(Bounding box coordinate data)
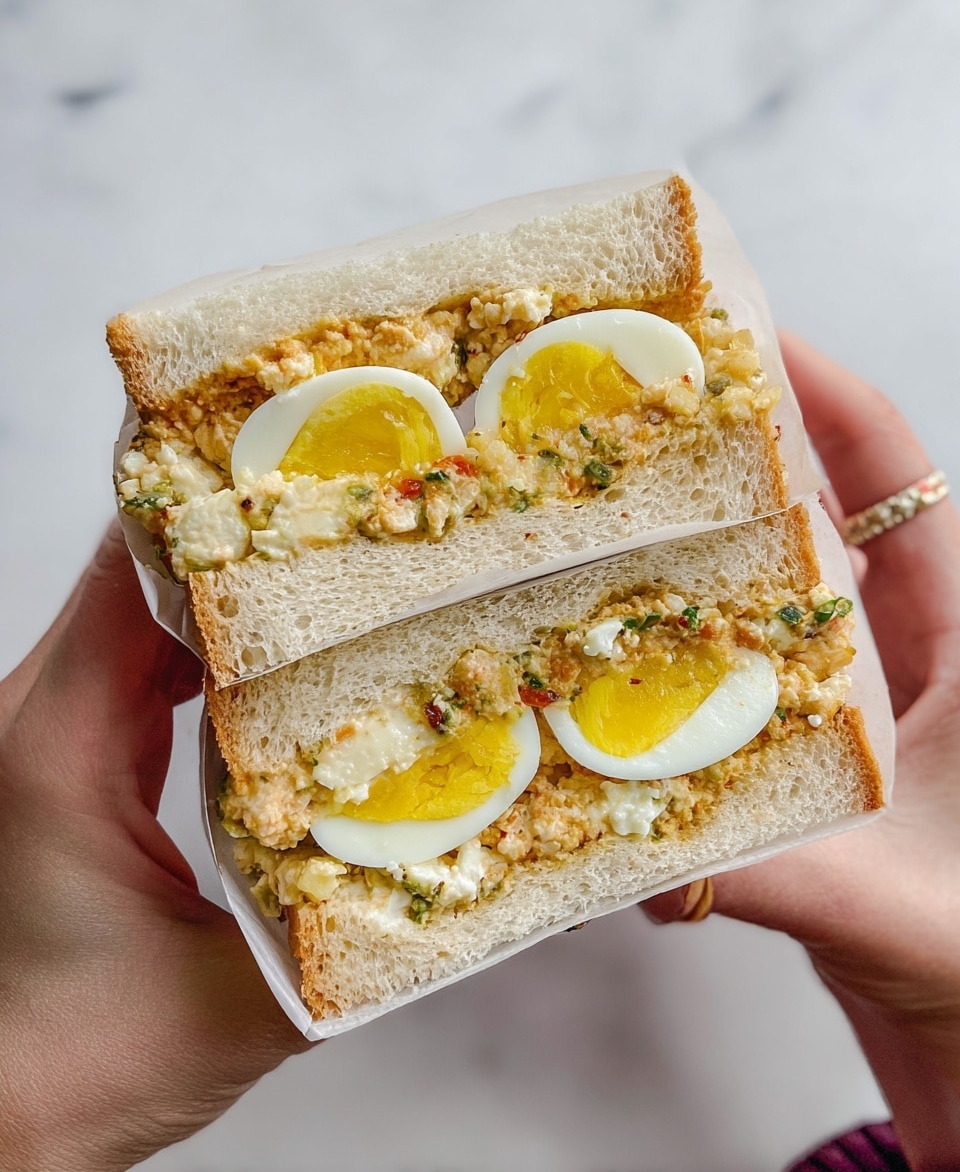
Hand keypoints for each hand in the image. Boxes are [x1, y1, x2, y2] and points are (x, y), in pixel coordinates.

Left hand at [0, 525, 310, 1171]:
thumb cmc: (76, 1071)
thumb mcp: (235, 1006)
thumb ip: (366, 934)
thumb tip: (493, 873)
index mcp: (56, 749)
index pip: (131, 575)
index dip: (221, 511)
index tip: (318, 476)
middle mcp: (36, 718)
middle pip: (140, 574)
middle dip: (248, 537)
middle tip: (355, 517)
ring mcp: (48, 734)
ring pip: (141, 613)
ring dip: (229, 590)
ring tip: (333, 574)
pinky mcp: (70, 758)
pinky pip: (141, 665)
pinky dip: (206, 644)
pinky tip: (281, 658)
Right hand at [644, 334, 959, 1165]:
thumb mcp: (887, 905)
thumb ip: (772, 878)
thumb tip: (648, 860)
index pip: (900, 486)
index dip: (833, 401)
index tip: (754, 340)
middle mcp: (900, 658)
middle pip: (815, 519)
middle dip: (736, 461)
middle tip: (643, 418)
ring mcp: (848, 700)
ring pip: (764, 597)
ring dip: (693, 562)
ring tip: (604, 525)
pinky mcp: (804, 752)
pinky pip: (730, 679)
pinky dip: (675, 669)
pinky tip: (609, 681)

* * *

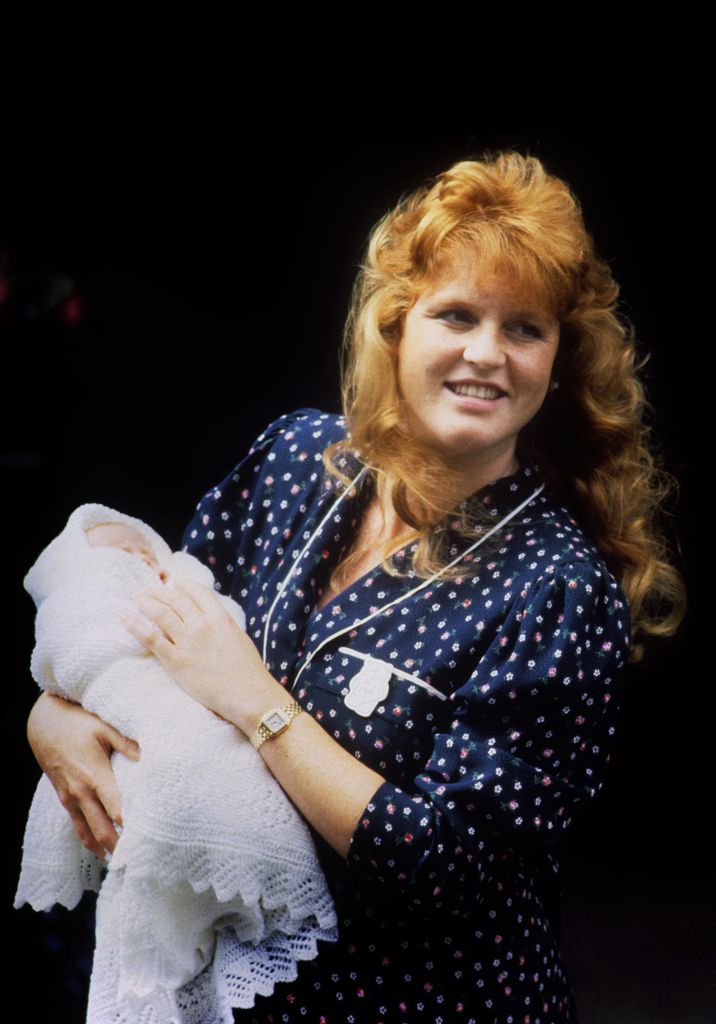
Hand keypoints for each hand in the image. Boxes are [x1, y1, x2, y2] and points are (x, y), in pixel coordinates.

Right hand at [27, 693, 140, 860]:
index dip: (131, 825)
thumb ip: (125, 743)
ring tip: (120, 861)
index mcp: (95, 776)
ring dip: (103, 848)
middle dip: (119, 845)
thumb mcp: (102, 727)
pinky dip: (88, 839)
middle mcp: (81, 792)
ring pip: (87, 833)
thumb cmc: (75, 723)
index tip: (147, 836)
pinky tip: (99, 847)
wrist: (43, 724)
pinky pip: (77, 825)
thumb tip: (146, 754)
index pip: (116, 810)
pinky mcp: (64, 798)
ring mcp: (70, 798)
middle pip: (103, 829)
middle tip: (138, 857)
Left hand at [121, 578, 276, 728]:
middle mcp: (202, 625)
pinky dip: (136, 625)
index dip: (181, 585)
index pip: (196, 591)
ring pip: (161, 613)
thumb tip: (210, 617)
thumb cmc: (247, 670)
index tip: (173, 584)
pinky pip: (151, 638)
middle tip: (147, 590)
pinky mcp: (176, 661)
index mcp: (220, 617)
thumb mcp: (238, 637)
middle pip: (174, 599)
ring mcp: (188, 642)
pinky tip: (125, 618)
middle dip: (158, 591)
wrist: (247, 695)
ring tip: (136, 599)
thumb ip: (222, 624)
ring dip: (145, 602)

What to produce
The lines above that hold the word "hand" are the ones to copy.

Solved problem
Hand keypoints for each hand in the image. Boxes are [x1, y1, x2, y2] and points are (x, y), in pixel coordinates.
Left hand at [0, 525, 310, 1171]:
Right hand at [644, 334, 959, 1165]:
Hand keypoints for each hand in the image. Boxes are [x1, y1, x2, y2] and points are (x, y), in pixel coordinates.
Right hand at [27, 693, 140, 860]:
Left hand at [121, 578, 276, 728]:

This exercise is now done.